Исфахан взбудоражен. На майданах, базарах, в ханских дворцах и в простых ханэ только и разговора, что о поездке шаха. Взволнован и гарем: конечно, жены поедут, но кого из хасег удостоит шах-ин-шах веселой поездкой?
Семь тысяч верблюдов снаряжены в далекий путь. Шахский поезд готов покинуть Исфахан. Нежданно шах повелел всем обитательницам гарема следовать за ним: женам — в крытых носилках, хасегам — в кеджаве. Особо пригласил любимую сестру, жену Иса-хана.
И для Решта настал день из дней.
Приближался властелин. Над дорогой реяло оранжевое знамя шах-ин-шаха: лев с саблей в лапе и со свирепым солнцем на спине, напоминая о силе, способной испепелить, изрубить все неугодное ставленнику аллаха на земле.
Приближался «лев Ирана»! Впереди конюхи вели под уздцы его запасных коней — в золотой сбруе, под шелковыми чепраками, украшенными драгоценными камнями.
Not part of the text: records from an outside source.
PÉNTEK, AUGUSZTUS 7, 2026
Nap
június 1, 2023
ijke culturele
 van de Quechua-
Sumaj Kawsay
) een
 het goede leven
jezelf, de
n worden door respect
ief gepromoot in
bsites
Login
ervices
Затем следовали барабанщики и трубачи. «Тысяча бессмертных» скакала на конях позади великолепного поезда. А вот старые и молодые ханы в парче, слепящей, как солнце, сардары в сверкающих доспехах, начальники охот, вооруженные инкрустированными мушкетами, сокольники, гордо вздымающие нахохлившихся соколов в клобучках, безмолвные евнухи, важностью старающиеся вознаградить себя за безобразие, чубуконосцы, надменно вздымающие редкие чубуки, как копья, рой жен и хасег в легких рубандах.
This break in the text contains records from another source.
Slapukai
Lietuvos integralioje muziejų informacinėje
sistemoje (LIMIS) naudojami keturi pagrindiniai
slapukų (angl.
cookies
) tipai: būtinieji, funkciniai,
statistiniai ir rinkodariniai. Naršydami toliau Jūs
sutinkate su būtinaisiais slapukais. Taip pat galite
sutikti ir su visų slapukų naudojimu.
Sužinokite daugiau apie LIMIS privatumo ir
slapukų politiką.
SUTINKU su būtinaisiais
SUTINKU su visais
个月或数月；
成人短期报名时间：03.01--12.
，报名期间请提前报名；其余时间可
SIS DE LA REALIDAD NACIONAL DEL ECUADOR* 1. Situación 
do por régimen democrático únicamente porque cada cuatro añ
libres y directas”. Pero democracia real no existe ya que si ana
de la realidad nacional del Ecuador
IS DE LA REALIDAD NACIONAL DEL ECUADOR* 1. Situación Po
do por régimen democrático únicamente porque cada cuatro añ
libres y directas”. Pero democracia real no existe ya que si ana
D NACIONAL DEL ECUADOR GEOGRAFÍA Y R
Впереди, на золотистых конях высился голубой, разукрашенный золотом и бисером паланкин. За легкими занавесками, на атласных подушках, полулежала Тинатин; рядом с ней любимая подруга. За отказ Нестан Эристави уехать в Грузию и желание остаться в Давлет-ханэ шах осыпал ее подарками и нередко благосклонно приглашал разделить с ним и Тинатин обед или утренний кофе. И весь гарем оказывал ей почести не как знатной княгине, а как удостоенной особого внимания шах-ин-шаха. Вот почему и сейчас Нестан сидела рядом с Тинатин в ее богатом паланкине.
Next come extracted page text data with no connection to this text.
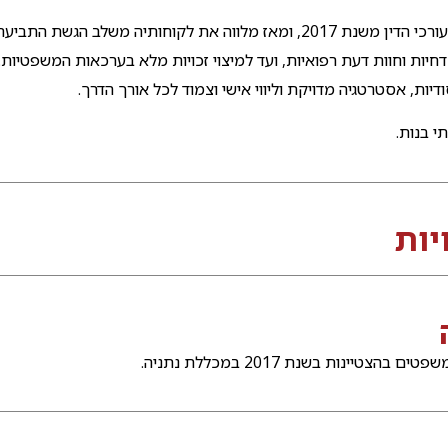
חברה בלשכת עורכי הדין משנת 2017, ומאז מלווה את לקוחותיה משלב הגשת התב
חיות וחוות דעת רפואיות, ועד למיצוי זכויות מלא בערכאות המשפטיות.
יות, אסטרטגיה מדויקת וליווי אישי וצמוד לכל אורך הדרך.
י בנות.
ות
בהצטיינות בשנת 2017 במכללת נתניה.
За верблюдами гарема ехал главный казначей, охраняющий кожаные мешки с золотыми монетами. Дальше следовали поэты в дорогих нарядах, как строка стиха, вырвавшаяся на волю из сердца; звездочеты, стерегущие звезды на небе, как пастухи овец; отряды фонусчи, неутомимых воителей с мглой; оруженосцы, подозрительно косящиеся даже на тени своих коней. И все они придавали поезду шаха то величие, тот блеск, без которого не мыслился «царь царей», безграничный властелин и первый кочевник империи.
Тонконогий конь, красиво изгибая шею, казалось, нес шаха Аббаса. Рисовые поля остались в стороне, надвинулись тутовые рощи, царство гилянского шелка. И оранжево-золотистый свет, сливающий небосклон с морем, казался нежным шелком, раскинутым над Рештом. За поездом уже смутно виднелись очертания дальних зубчатых хребтов. В прозрачной дымке шумела убегающая к морю быстрая река. Все, видимо, настраивало к возвышенным, отвлеченным мыслям, к проявлению добрых дел.
Шах Аббас сидел в седле, выпрямившись, как на троне. Лицо его было непроницаемо, но думал он о самом земном: если медведь подошел к одному краю водоема, лев должен не опоздать и подойти к другому. Плотно сжав губы, он словно остерегался, как бы не выскользнуло хоть одно слово, способное приоткрыть завесу над его тайными планами, и в уголках губ, как привратник, притаилась чуть зримая жестокость.